— MATERIAL FOR THE TASK —
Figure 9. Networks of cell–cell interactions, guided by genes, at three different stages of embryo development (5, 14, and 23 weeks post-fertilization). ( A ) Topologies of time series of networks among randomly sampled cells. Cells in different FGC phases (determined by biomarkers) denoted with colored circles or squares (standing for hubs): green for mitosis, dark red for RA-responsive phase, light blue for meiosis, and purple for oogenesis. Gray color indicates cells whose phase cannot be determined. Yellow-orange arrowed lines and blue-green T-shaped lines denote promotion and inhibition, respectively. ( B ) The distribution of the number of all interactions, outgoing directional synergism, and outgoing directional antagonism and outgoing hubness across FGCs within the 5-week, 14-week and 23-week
...
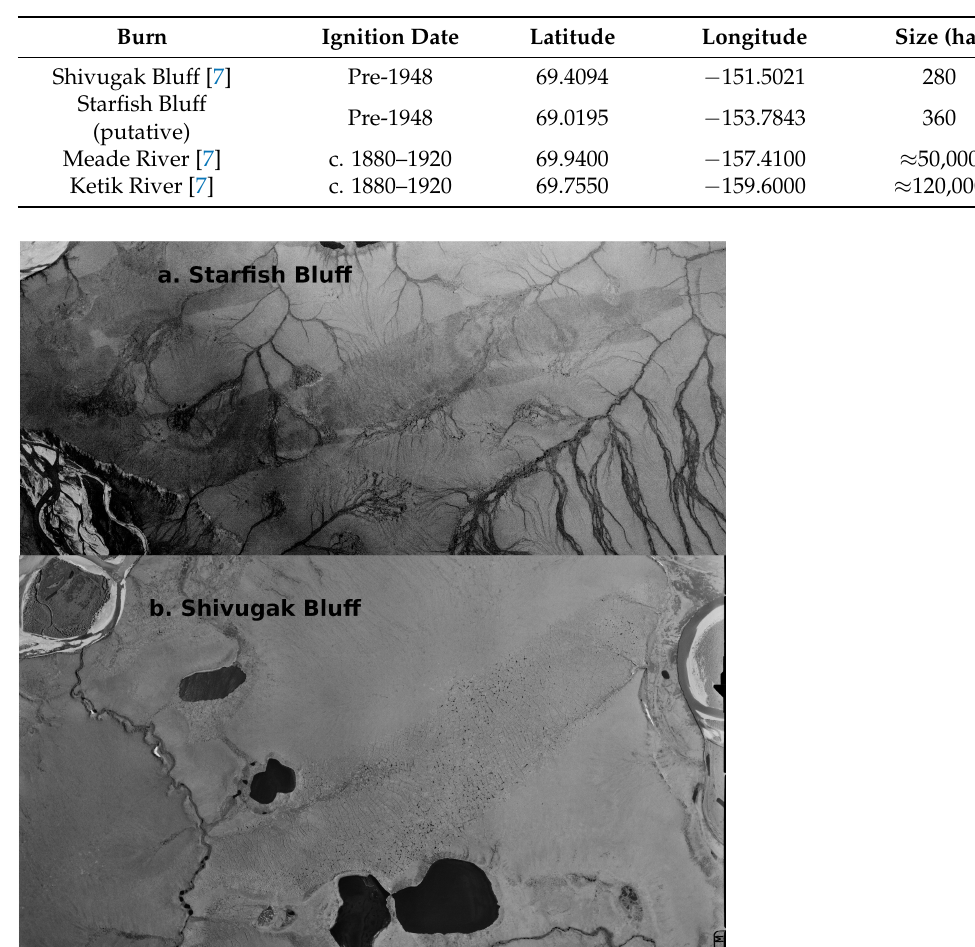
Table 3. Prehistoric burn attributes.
==
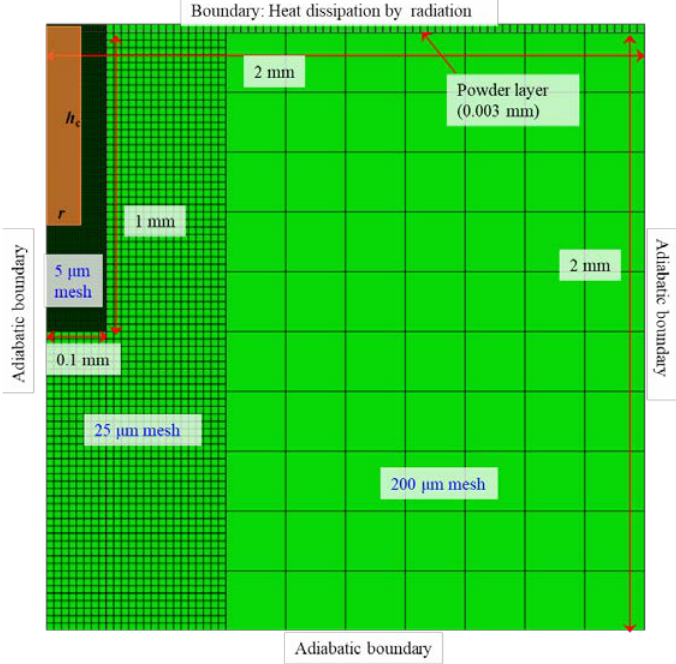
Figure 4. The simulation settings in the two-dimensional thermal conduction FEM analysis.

— THE PROBLEM —
Show all lines in the entries above where the string "Figure" appears.

— RESULT —
Figure 9. Networks of cell–cell interactions, guided by genes, at three different stages of embryo development (5, 14, and 23 weeks post-fertilization). ( A ) Topologies of time series of networks among randomly sampled cells. Cells in different FGC phases (determined by biomarkers) denoted with colored circles or squares (standing for hubs): green for mitosis, dark red for RA-responsive phase, light blue for meiosis, and purple for oogenesis. Gray color indicates cells whose phase cannot be determined. Yellow-orange arrowed lines and blue-green T-shaped lines denote promotion and inhibition, respectively. ( B ) The distribution of the number of all interactions, outgoing directional synergism, and outgoing directional antagonism and outgoing hubness across FGCs within the 5-week, 14-week and 23-week
Figure 4. The simulation settings in the two-dimensional thermal conduction FEM analysis.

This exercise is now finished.